One of the few 100% plant-based bloggers mentioned is Ella Woodward of Deliciously Ella, for whom this way of eating has become a means of healing herself from Postural Tachycardia Syndrome. However, even Ella recognises the danger of taking someone else's dietary advice too literally. On her website, she writes that 'we are all different. We have different bodies, different medical histories, different genes, different lifestyles and different tastes and this is an incredibly important thing to remember.' She then goes on to say that while she does believe that 'everyone is better off physically and mentally living on a diet full of fruit, veg, nuts, seeds, beans, legumes and healthy grains and less refined sugar and processed/refined food', she advises not to 'take anyone else's way of eating too literally, because you're not identical to them and only you really know what your body wants and needs.' This balanced, non-dictational approach is certainly not the impression that you get in the programme.

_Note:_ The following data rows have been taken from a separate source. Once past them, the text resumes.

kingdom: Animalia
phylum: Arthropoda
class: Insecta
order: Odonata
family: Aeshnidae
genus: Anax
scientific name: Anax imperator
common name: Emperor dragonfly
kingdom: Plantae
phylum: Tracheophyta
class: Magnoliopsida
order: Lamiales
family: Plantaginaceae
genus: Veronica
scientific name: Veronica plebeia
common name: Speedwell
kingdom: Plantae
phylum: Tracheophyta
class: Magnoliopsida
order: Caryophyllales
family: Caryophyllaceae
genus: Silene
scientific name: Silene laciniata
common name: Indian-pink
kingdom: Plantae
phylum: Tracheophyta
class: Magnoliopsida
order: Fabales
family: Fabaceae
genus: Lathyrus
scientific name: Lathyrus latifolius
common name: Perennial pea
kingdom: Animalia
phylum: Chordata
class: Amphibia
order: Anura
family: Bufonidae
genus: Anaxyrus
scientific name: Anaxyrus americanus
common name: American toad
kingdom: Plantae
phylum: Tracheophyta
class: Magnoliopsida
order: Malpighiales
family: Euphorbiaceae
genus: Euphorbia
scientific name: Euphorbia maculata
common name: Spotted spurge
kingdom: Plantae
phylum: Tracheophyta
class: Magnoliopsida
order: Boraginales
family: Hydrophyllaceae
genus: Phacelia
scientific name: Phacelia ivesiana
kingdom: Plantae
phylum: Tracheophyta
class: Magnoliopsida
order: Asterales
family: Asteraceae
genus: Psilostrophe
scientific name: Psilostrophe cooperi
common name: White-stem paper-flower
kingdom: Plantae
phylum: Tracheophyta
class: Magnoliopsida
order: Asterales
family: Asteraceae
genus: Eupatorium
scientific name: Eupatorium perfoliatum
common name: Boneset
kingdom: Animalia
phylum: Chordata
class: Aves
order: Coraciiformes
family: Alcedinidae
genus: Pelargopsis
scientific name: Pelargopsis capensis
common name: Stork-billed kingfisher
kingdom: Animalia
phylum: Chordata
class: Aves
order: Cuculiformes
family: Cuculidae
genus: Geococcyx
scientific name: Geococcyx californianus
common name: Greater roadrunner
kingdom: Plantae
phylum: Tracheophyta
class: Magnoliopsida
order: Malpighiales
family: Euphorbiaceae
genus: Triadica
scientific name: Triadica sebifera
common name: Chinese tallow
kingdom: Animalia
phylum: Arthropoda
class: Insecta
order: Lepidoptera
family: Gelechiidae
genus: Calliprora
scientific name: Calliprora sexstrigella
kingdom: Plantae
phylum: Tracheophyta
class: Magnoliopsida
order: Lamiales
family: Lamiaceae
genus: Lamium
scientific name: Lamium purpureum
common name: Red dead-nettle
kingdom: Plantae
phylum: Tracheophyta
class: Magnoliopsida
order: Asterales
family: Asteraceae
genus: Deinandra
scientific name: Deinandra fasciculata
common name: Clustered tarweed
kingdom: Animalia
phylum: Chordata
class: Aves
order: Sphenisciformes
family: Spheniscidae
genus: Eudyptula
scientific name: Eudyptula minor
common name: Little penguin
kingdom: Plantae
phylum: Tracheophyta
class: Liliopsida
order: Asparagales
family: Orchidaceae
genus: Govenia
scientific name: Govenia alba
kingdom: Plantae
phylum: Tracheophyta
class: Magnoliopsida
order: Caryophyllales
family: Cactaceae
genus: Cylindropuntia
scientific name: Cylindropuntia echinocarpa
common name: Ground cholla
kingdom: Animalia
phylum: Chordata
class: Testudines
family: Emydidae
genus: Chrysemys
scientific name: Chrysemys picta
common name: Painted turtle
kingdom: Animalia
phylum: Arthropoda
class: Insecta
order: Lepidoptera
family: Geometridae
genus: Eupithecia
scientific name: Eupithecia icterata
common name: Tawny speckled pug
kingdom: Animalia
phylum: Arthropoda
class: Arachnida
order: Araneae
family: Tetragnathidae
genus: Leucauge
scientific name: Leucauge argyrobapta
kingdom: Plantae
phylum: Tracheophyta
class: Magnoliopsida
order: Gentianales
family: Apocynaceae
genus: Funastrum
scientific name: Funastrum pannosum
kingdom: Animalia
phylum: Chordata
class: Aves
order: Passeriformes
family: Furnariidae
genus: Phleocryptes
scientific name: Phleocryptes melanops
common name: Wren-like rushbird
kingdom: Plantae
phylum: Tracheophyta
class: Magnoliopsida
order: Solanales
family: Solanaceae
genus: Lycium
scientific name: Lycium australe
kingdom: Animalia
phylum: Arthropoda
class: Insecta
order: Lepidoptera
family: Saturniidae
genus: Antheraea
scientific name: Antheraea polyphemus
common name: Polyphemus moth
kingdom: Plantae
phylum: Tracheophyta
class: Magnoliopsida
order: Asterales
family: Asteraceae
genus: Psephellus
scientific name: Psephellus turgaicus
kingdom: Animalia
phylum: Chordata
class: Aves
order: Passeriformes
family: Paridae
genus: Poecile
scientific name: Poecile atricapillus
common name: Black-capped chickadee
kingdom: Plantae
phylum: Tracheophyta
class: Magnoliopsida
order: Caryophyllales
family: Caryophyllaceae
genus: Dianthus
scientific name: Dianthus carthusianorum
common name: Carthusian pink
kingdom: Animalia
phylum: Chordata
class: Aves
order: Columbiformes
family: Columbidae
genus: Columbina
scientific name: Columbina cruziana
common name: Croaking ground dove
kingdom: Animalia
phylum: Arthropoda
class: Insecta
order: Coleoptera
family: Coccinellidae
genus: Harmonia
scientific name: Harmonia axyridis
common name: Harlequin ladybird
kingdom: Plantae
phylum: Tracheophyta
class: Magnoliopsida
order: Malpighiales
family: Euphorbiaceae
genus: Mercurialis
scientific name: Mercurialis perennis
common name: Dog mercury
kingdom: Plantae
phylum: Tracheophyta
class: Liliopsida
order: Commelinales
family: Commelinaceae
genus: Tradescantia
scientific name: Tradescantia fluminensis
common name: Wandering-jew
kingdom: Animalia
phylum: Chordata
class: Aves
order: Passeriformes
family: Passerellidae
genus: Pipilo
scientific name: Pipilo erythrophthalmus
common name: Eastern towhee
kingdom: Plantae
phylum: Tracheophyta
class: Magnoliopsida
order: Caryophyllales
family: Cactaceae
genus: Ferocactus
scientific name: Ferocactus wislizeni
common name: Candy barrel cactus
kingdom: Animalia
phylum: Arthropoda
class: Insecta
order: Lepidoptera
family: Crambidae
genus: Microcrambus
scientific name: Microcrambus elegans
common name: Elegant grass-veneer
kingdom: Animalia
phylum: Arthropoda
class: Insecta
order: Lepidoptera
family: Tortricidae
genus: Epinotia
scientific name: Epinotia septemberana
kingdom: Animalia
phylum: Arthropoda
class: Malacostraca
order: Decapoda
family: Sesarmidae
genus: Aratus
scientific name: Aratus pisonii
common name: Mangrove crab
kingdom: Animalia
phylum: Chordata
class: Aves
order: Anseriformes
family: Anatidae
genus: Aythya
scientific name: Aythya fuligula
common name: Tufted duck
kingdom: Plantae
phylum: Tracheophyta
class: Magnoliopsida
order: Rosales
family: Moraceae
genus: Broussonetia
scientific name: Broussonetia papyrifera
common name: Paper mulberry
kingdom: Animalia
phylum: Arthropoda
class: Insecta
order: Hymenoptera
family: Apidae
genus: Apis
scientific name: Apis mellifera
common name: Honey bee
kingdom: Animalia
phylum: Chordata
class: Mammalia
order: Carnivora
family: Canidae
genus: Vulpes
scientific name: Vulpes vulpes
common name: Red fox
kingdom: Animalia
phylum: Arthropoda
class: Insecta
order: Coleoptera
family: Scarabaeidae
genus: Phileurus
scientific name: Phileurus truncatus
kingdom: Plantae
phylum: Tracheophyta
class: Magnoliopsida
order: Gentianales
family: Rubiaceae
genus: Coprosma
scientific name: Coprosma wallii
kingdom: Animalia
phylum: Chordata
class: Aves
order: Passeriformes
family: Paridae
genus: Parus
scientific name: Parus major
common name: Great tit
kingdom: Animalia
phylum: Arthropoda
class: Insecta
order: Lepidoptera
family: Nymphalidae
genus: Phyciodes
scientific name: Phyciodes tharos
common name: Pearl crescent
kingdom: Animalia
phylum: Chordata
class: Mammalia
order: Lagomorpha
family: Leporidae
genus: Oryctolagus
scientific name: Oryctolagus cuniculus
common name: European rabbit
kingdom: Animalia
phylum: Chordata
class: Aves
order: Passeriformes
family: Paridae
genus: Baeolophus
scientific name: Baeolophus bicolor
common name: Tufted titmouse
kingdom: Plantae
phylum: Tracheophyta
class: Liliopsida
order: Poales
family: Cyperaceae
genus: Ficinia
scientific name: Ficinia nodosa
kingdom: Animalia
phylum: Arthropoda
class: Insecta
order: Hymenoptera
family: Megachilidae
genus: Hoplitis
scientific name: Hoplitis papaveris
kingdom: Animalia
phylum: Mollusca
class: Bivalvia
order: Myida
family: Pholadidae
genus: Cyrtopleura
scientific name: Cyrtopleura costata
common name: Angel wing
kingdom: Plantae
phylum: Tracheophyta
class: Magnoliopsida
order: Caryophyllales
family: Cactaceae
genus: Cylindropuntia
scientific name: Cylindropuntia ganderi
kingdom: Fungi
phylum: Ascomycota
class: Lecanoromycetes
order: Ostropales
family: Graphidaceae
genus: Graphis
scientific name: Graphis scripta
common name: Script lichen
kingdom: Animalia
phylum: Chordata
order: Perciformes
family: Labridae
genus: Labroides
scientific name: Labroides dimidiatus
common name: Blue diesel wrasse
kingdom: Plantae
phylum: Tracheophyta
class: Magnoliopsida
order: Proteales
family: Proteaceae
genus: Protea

During the show we see Victory shopping in Planet Organic, one of London's most expensive health food supermarkets. Unsurprisingly, the scene largely consists of her scoffing at obscure products like sprouted chia seed powder and their extravagant prices. Picking up a packet of kale crackers she remarks, "they look tasty but they're £5, I'm not a millionaire" and concludes that clean eating is "very middle class." Thus, the world of wellness seems highly exclusive i.e. you cannot eat 'clean' unless you shop in bespoke health shops and have enough disposable income to binge on £5 kale chips. FYI, a bag of curly kale costs £1 in Tesco and making your own kale chips requires no more than a sprinkling of salt and 10 minutes in the oven.

The programme takes a darker turn when Grace meets a recovering anorexic, now living on a raw vegan diet. The two discuss how the clean eating movement can easily be taken too far and lead to a variety of different eating disorders including the newly surfaced term Orthorexia, used to define an "unhealthy obsession with healthy food".

Also featured on the programme is Australian blogger Belle Gibson, who famously claimed that diet & lifestyle cured her of terminal brain cancer. She went on to publish a hugely successful book entitled The Whole Pantry in addition to creating an app. In 2015, Gibson admitted to fabricating her entire medical history and unsurprisingly, her clean-eating empire quickly collapsed. She is currently facing legal action.

At the end of the documentary, Victory is walking through the streets of Portugal telling the camera that the 'raw vegan' diet we never see her attempt 'might have to go out the window'. After sitting through a 35-minute exposé of £6 loaves of bread, fraudulent bloggers and eating disorders, you don't blame her.

Unfortunately, this entire documentary is riddled with manipulative misrepresentations.

As someone maintains a fairly healthy diet, 70% of which is plant-based, I can confidently say that you don't need to be a 'millionaire' to eat well, you don't have to replicate Deliciously Ella's diet to enjoy her recipes nor do you have to have a history of disordered eating to be interested in wellness. The documentary paints a highly distorted view of healthy eating, one that is largely reflected by the British media in general.

One thing I do agree with entirely is that the term 'clean' eating is itself harmful. Referring to something as 'clean' automatically implies a 'dirty' opposite. When applied to nutrition, this translates into viewing certain foods in positive and negative terms i.e. spinach=good, chips=bad. It's this kind of mentality that can perpetuate disordered eating habits. Sadly, this was not properly explained in the documentary and therefore one is encouraged to view wellness in a fundamentally negative light.

One can only hope that the British public won't be deterred from making a nutritious green smoothie once in a while due to bad editing and lazy research.